A more precise reflection of those limits was the number of votes Mr. Morsi garnered in the first round, which stood at about 5.5 million votes, or 12% of those eligible to cast their votes (but about 25% of those who did cast their votes). In that round, Mr. Morsi ran against twelve candidates, two of whom with varied visions of political Islam. It's thus probably fair to conclude that Mr. Morsi has then exhausted all the circles of Brotherhood influence, from the innermost nucleus of hard-core doctrinaires to the outermost circles of uncommitted sympathizers.

Then came the run-off round. Obviously the MB mobilization machine was in full-throttle. Endorsements came from unlikely quarters too -- either directly, or implicitly, as in rejecting Mr. Morsi's opponent but stopping short of endorsing him outright. The result was over 13 million ballots for Mr. Morsi, placing him ahead of his rival by less than a million votes. 
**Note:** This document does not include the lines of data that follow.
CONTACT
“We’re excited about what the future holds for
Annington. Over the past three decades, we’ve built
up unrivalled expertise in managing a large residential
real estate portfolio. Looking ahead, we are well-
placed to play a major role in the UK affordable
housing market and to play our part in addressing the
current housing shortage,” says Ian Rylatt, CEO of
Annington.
There is bad news in this, as well as good news. Let's begin with the latter: apparently fallacious is the widely held perception that the MB has, not only fed or treated, but also indoctrinated the masses of Egyptians who fell outside the realm of interest of the state.

Instead, what appears to have happened is that the crowds have, rationally, assessed the performance of the MB (as well as their ideological cousins, the more-conservative/puritanical Salafis) in the Parliament and then determined to vote for others. That is reflected in the plummet from around 40% for the MB in the parliamentary elections in late 2011 and early 2012 to 12% in the first round in the presidential contest in late May 2012.
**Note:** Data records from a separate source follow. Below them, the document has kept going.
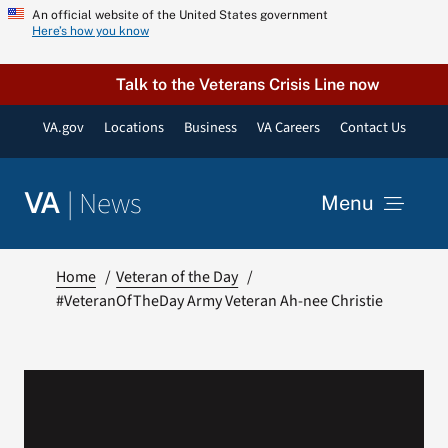
Skip
An official website of the United States government
Here’s how you know
to
content
Talk to the Veterans Crisis Line now
VA.gov
Locations
Business
VA Careers
Contact Us
|
News
VA
Menu
News
Home
Veteran of the Day
#VeteranOfTheDay Army Veteran Ah-nee Christie
Resources
VA Podcast Network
Granted, the dynamics of parliamentary elections are different from the (national) presidential ones. But it's still likely that the fortunes of the MB have dwindled in the interim.

The good news in this is that the common-folk Egyptians are practicing politics. They make choices, review the outcomes of those choices, and are then prepared to change course if outcomes are not what they intended or hoped for. That should be good news, even for the MB who are now confronting ideological outbidding from the Salafis. 

The bad news is that the propaganda machine of the "old regime," seems to have swayed many to vote for Mr. Shafiq. The problem is not that some media outlets, through high-quality, fact-based journalism managed to influence people's presidential preferences. Rather, many commentators and post-uprising TV channels have peddled egregious lies about the MB and their candidate. Most outrageous among those is the one that the Brotherhood have killed, not defended, the protesters in the "battle of the camel" in Tahrir Square in early February 2011, at the height of the uprising.

No country is immune to foolish TV or widely viewed/followed nuts (Glenn Beck comes to mind). The problem in Egypt is that mind-boggling lies seem able to penetrate easily into the mainstream consciousness.

That should serve as a reminder to the new president that democracy functions better as people become more rational, more able to tell truth from falsehoods. If/when that happens, it will serve him well too.